All experiments were conducted in triplicate and repeated at least twice. The group mean ± standard deviations were calculated for each measured parameter. Statistical differences between the groups were evaluated using the Student's t test with SPSS version 16.0 (SPSS, Inc., Chicago, IL, USA). P<0.05 was considered to indicate a statistically significant difference.

H&E staining of cochlear tissue from the rats demonstrated distinct inflammatory invasion in the GM group (Fig. 1A and B). Increased blood SCr and BUN levels are indicators of kidney dysfunction. In the GM group, there were significant increases in the levels of both indicators compared with the levels in the control group (P<0.05; Fig. 1C).

Morphological changes in the cochlear tissue, as revealed by H&E staining, along with the biochemical changes in blood, indicated that GM induced ototoxicity and nephrotoxicity in the experimental group rats.

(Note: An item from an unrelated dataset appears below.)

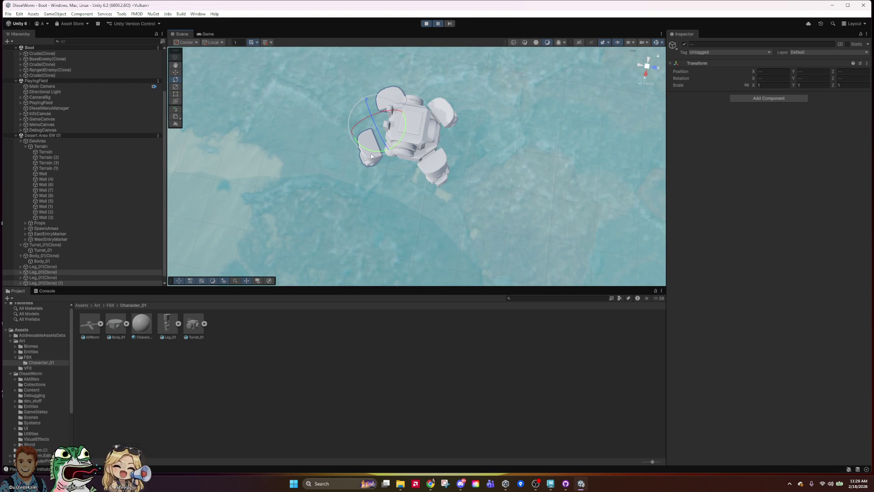
key("w")
left_click_drag(381, 148, 558, 159, "alt")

The Affymetrix Rat Genome 230 2.0 microarray contains 31,000 probe sets corresponding to ~24,000 annotated rat genes and 6,693 expressed sequence tags. As GM predominantly causes damage in the kidney and ear, to explore the similarities in gene expression changes between the kidney and ear, genes significantly altered in the liver tissue from both groups were excluded from further analysis. The genes that were unchanged in the liver tissue between the two groups were classified into four categories: Upregulated in the kidneys; downregulated in the kidneys; upregulated in the cochlear; and downregulated in the cochlear (Tables II–V). Compared with the control group, nine genes exhibited similar expression changes in the kidneys and ears in the GM group (Table VI).

Ifi44 was one of the significantly upregulated genes in cochlear and kidney tissue, but not changed in the liver tissue of the GM group with a ratio of 2.45184 (GM cochlear vs. control cochlear) and 3.2915 (GM kidney vs. control kidney), respectively. As Ifi44 is associated with inflammation processes, further analysis was conducted to verify its expression in the cochlear and kidney tissues.

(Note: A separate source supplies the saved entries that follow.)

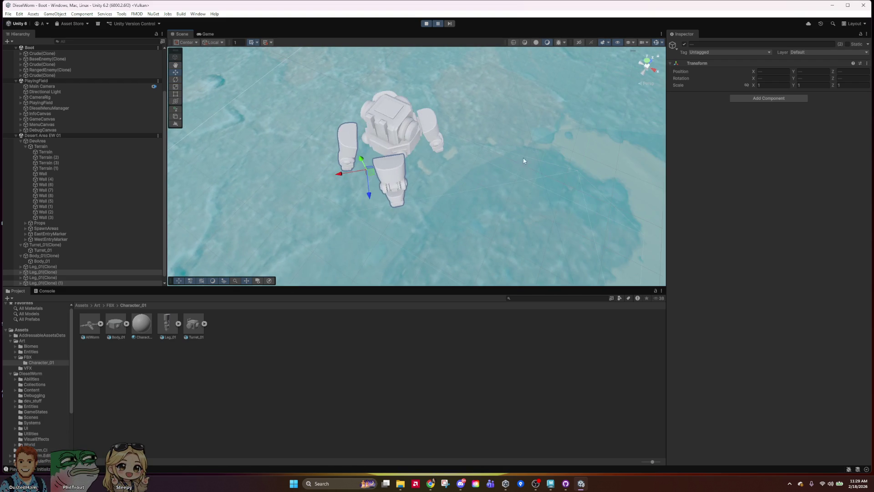
left_click_drag(335, 175, 352, 174)
left_click(378, 195)
key("ctrl+z")
mouse_move(378, 195)
left_mouse_down()
mouse_move(377, 186)
mouse_move(449, 140)
left_mouse_up()
scroll(448, 140, "down", 3)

To verify the changes of Ifi44 expression in GM group rats compared with control rats, RT-qPCR, western blotting and immunohistochemistry were performed. As demonstrated in Figs. 2 and 3, the expression of Ifi44, at the transcriptional and translational levels, was increased in ear and kidney tissue in the GM group rats compared with control group rats. These results were consistent with the results of the GeneChip microarray.